Daniel Burton spoke in favor of the bill on behalf of the Utah Attorney General's Office, which oversees a task force created to prevent crimes against children. He said social media regulations will help protect kids from online predators.
"Sometimes it can feel like they are an ambulance at the bottom of the cliff," he said. "As kids come falling off they will be there to help them and protect them and go after the predator. If we could put a fence at the top, it might mean fewer children falling off."
Ben Horsley, chief of staff for Granite School District, spoke in favor of the bill. He said the district and law enforcement spent around 600 man-hours last week alone investigating social media threats and other adverse situations.
"Just since the start of the break, we've had 12 different voyeur cases happen where kids are being filmed ... over stall doors," he said. "One of those photos traveled across all 16 of our junior high schools. That's a kid whose life has been altered for the rest of his life because a pornographic video of him taking care of business in a restroom was shared across the district. Our kids cannot handle this."
Not everyone was in support of the bill, and some — including 13-year-old Lucy Loewen — said the benefits of social media can outweigh the downside. Lucy said teenagers can use social media to connect with friends and that those connections can help them deal with depression and suicidal thoughts.
"Will this really be creating responsible teenagers and adults if the government is just taking over and not letting us choose for ourselves?" she asked the committee. "We want to stop government intervention, so why would we let the government control our lives?"
Caden Rosenbaum, with the Libertas Institute, argued that the bill would actually cause more harm to children by requiring social media companies to collect personal information from their parents.
"That kind of data in the hands of any company really is dangerous, because it's not a matter of if it will be breached; it's a matter of when," he said. "When that kind of information goes on the dark web, it becomes a real danger to children to have their age and home address (online)."
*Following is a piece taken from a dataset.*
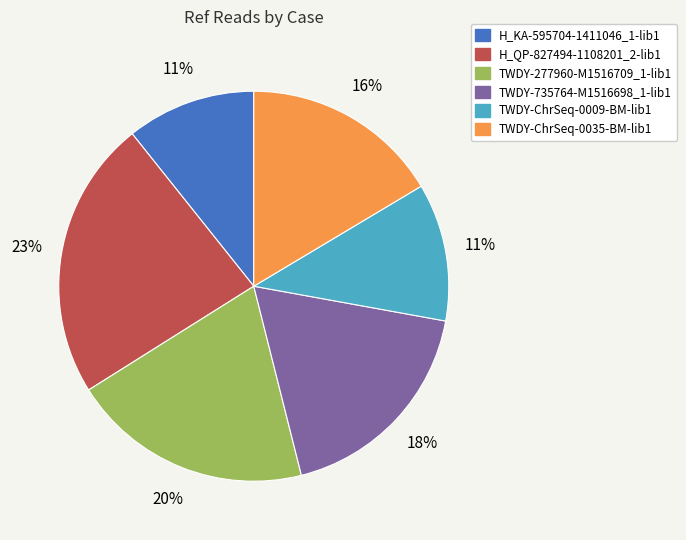

Is it true that TWDY-ChrSeq-0035-BM-lib1 is 7% of the pie?

False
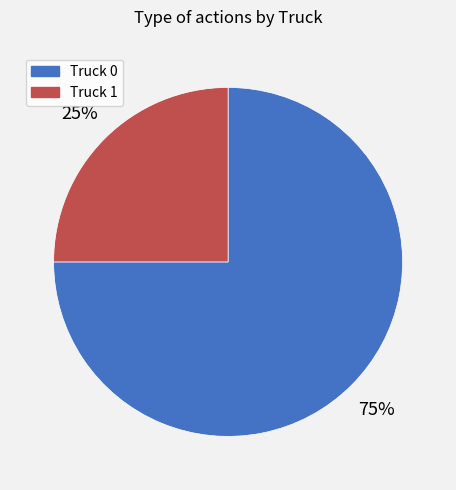

Does any single category account for the majority?

Yes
McKell argued that it's nothing new, given that millions of Americans voluntarily give up their information to join dating websites or for online gambling.
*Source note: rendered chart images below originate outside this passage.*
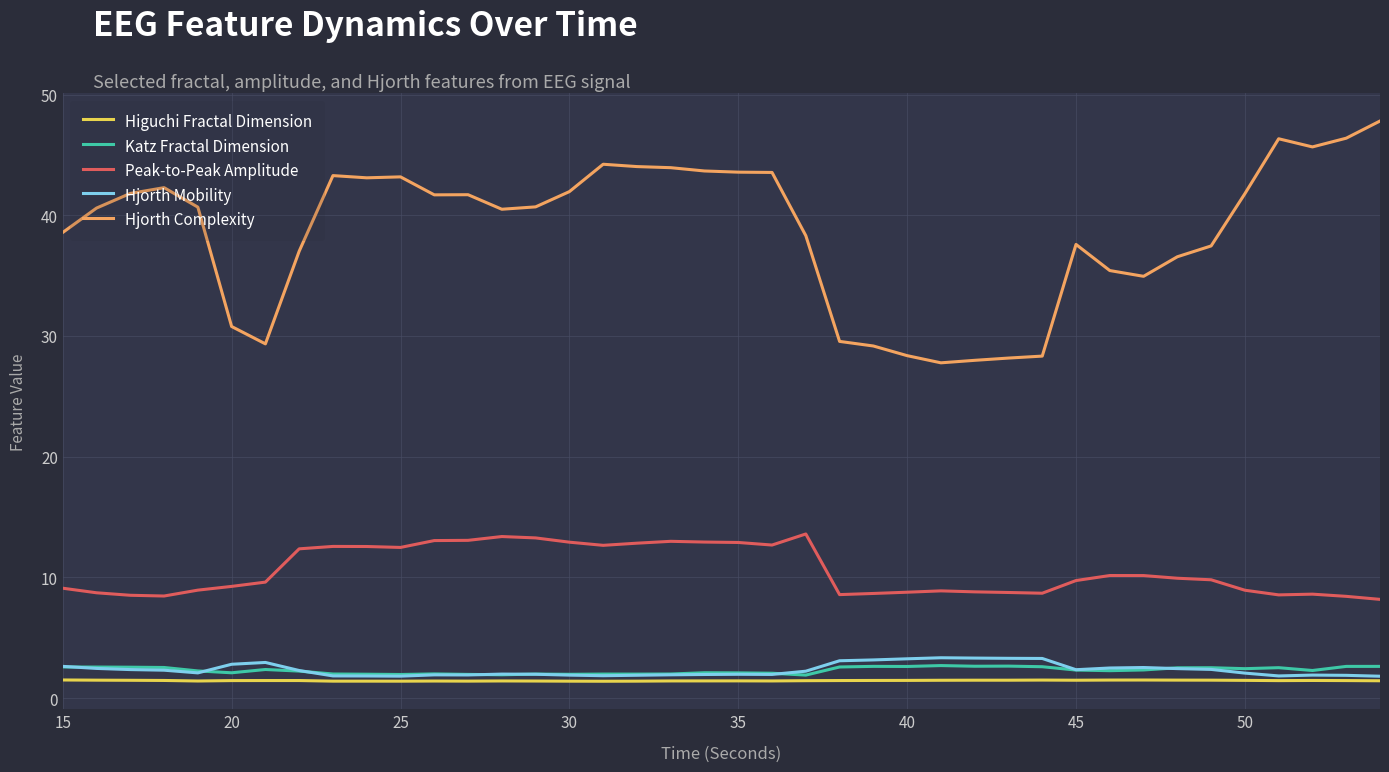

Which series has the widest spread of values?

Hjorth Complexity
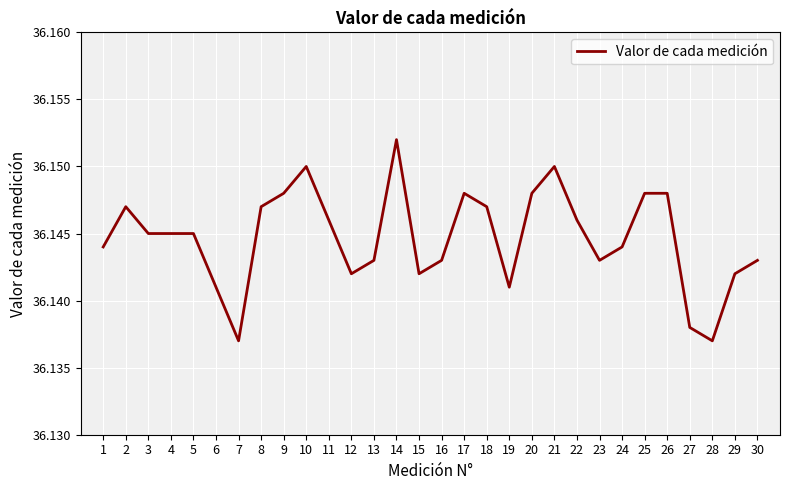

Approximately how many times larger is the value at 23 compared to 8?

1.0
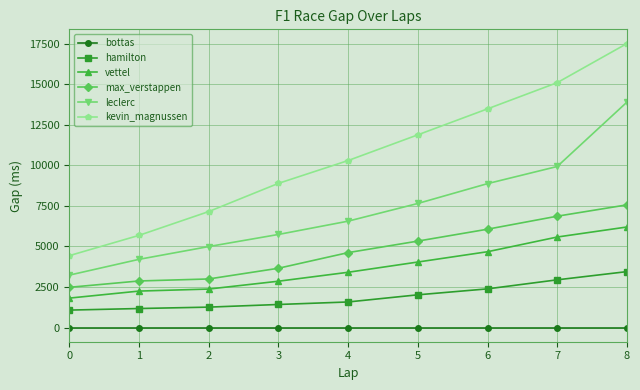

The kevin_magnussen series shows 11877 at 5. True or false?

True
McKell said his bill would require every adult in Utah to submit age verification in order to use social media, and clarified that social media companies wouldn't collect age information from children. Instead, minor accounts would need to be associated with a verified adult account.
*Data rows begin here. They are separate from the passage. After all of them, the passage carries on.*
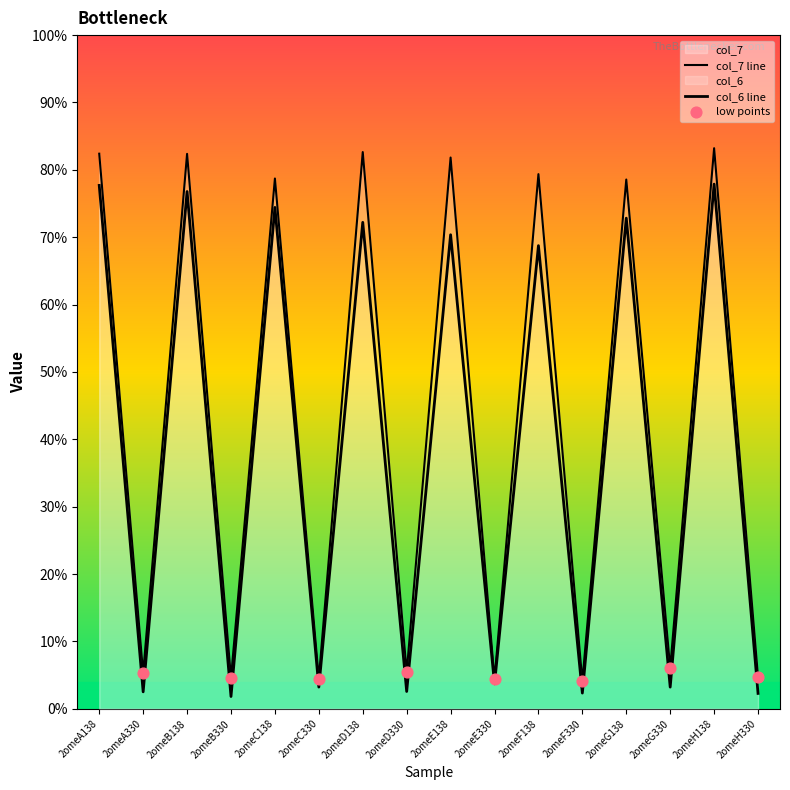

Which series has the largest total across all categories?

col_7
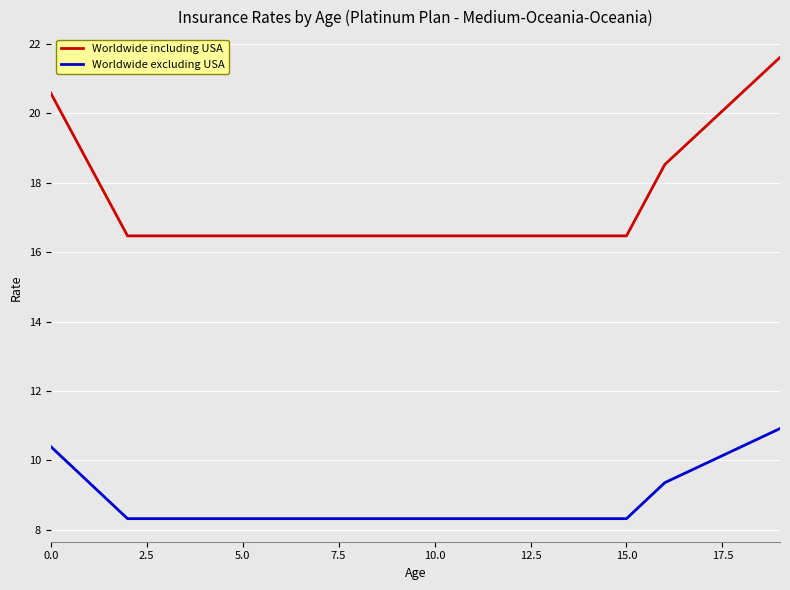

True or false: Worldwide including USA and Worldwide excluding USA intersect in this chart.

False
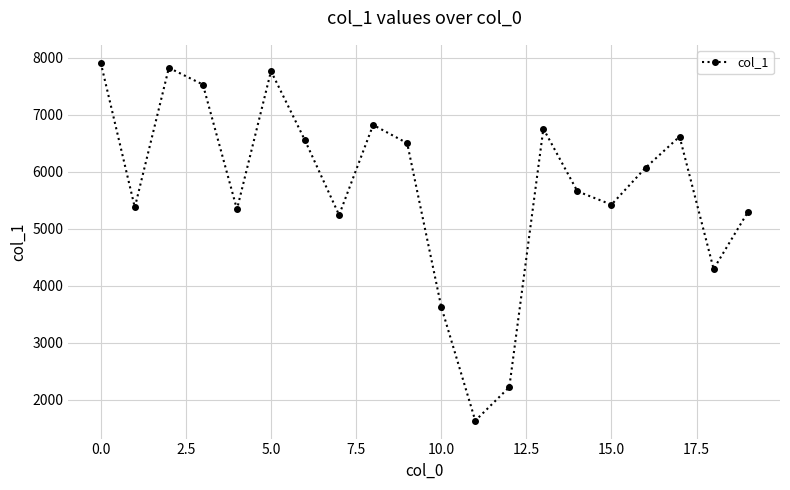

What is the greatest value displayed?

7914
SB152 ultimately passed out of the Senate Business and Labor Committee favorably, but McKell said he plans to continue to work on the bill with stakeholders to massage some of the concerns about privacy.
The bill will now head to the Senate floor for further consideration.
During a daily press availability, Senate President Stuart Adams, R-Layton, said Senate leaders haven't had a chance to discuss McKell's bill but said the platforms are "causing some social and mental health issues" for children and teens, especially when it comes to self-esteem. Adams signaled he would be open to requiring companies to provide better parental controls because it can be nearly impossible for parents to enforce household rules against social media use.
"It may be hard to believe that I was a teenager once ... but we know kids: They don't always follow what their parents do, especially when the parents aren't around," he said. "And there needs to be a backstop for the parents."
Rep. Jordan Teuscher, R-South Jordan, is the co-sponsor of McKell's bill and is running a separate bill that would completely ban those under the age of 16 from joining social media platforms and require parental consent for those between ages 16 and 18. Teuscher's bill, HB311, was made public on Friday and has yet to be assigned to a committee.
HB270, sponsored by Rep. Trevor Lee, R-Layton, would ban cellphones and smartwatches from K-12 classrooms.